L’influence du président américain sur la France est aussi décisive en économie. Les Français, beaucoup plus que les Américains, vivent de leur commerce extérieur. Or, ce commerce est tributaire de l’ouverture ou non du marché américain et de la sécurité des voies maritimes par où transitent 90% des échanges de marchandises. La voie principale passe par la Mer de Chine, dont la police est assurée par la Septième Flotte des Etats-Unis basée à Yokosuka au Japon et qui patrouille jusqu’en Inde. Un président protectionniste et isolationniste, Trump par exemple, pourrait asphyxier l’Europe, sans que celle-ci n’ait les moyens de s’en protéger.

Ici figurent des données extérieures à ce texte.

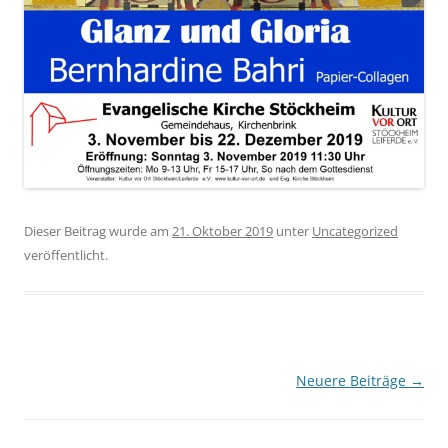
Dieser Beitrag wurde am
21. Oktober 2019
unter
Uncategorized
veröffentlicht.
Beitragsnavigation
Neuere Beiträge
→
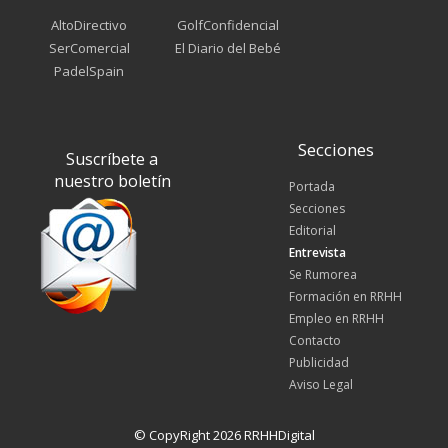
AltoDirectivo
GolfConfidencial
SerComercial
El Diario del Bebé
PadelSpain
Secciones
Suscríbete a
nuestro boletín
Portada
Secciones
Editorial
Entrevista
Se Rumorea
Formación en RRHH
Empleo en RRHH
Contacto
Publicidad
Aviso Legal
© CopyRight 2026 RRHHDigital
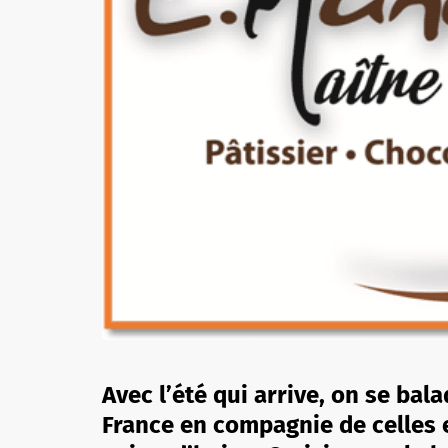
Avec l’été qui arrive, on se bal
France en compagnie de celles et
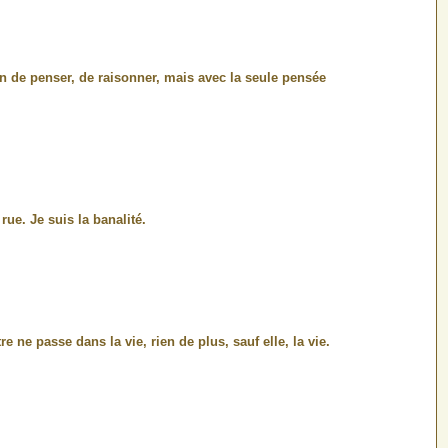
on de penser, de raisonner, mais avec la seule pensée
ue. Je suis la banalité.
re ne passe dans la vie, rien de plus, sauf elle, la vie.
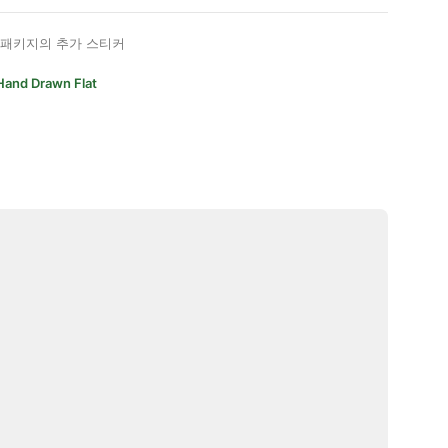
패키지의 추가 스티커
Hand Drawn Flat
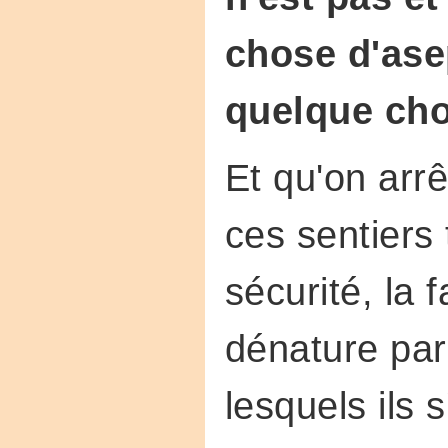
chose d'asep
quelque cho
Et qu'on arr
ces sentiers 
sécurité, la f
dénature par
lesquels ils s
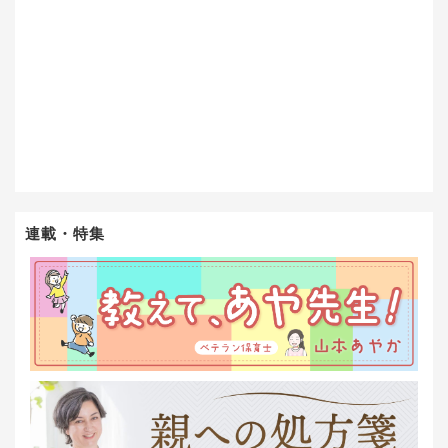
連載・特集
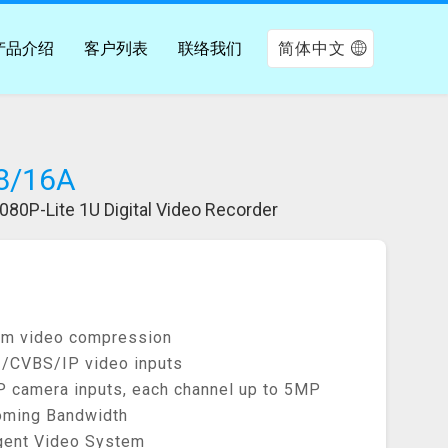
产品介绍
客户列表
联络我们
简体中文
8/16A
080P-Lite 1U Digital Video Recorder
eam video compression
/CVBS/IP video inputs
P camera inputs, each channel up to 5MP
oming Bandwidth
igent Video System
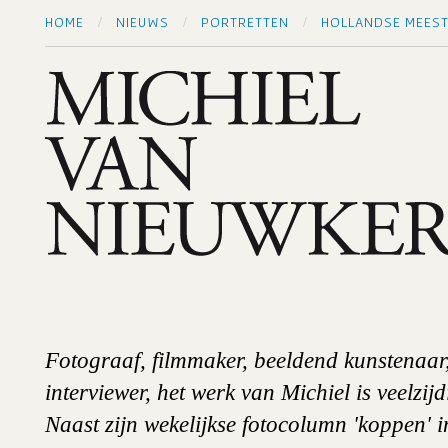
/
/
/
HOME
NIEUWS
PORTRETTEN
HOLLANDSE MEES
Fotograaf, filmmaker, beeldend kunstenaar
interviewer, het werk van Michiel is veelzijd
Naast zijn wekelijkse fotocolumn '
koppen'
i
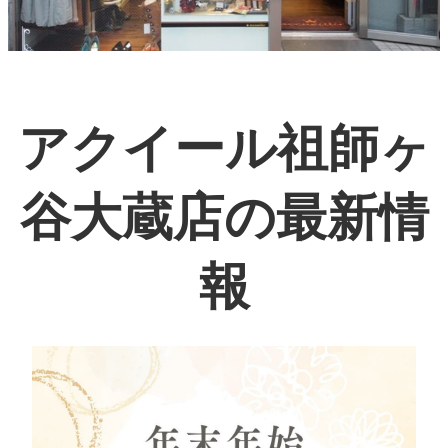
アクイール祖師ヶ
谷大蔵店の最新情
報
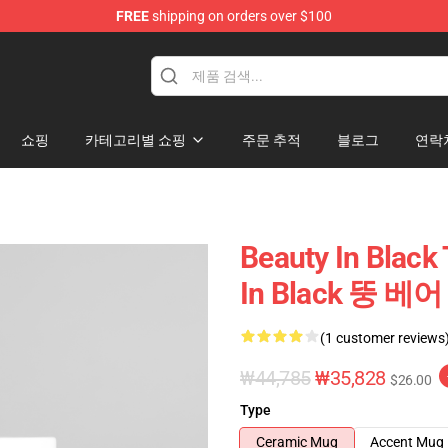
FREE
shipping on orders over $100
ndise Store
쇼핑
카테고리별 쇼핑
주문 추적
블로그
연락
Beauty In Blac
In Black 뚱 베어
(1 customer reviews
₩44,785
₩35,828
$26.00
Type
Ceramic Mug
Accent Mug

Mais, le 8 novembre, les Français — spectateurs, et non acteurs de leur destin — ne voteront pas. Leurs préférences, que l’on peut connaître par les sondages d’opinion, n’en sont pas moins claires : seulement 9% d’entre eux souhaitent Trump, un électorat qui, pour l’essentiel, coïncide avec celui du Front national : la composition sociologique est comparable aux supporters américains de Trump, plutôt des hommes d’un certain âge, pas forcément diplômés et foncièrement hostiles à toute immigration. Jamais candidat à la Maison Blanche ne fut aussi impopulaire en France : même George W. Bush suscitait une certaine sympathie dans la droite française. Pour s’en tenir aux temps récents, rappelons que Ronald Reagan avait été très apprécié des Français pour sa résistance aux Soviétiques. Barack Obama ? Il est plus populaire encore, moins pour ce qu’il a fait que pour ce qu’il est : cool. Hillary Clinton ? Elle reste peu connue des Français, insituable sur notre axe droite-gauche. Par-delà les considérations partisanes, les Français s’inquiètent de la démocratie en Amérique : longtemps perçue comme un modèle, la campagne présidentielle en cours en fait un anti-modèle de violences verbales et de rodomontades. Comment nos amis américains ont-ils pu tomber dans ce marécage ? On ne le comprend pas.
Editorial publié dans le numéro de septembre 2016 de France-Amérique.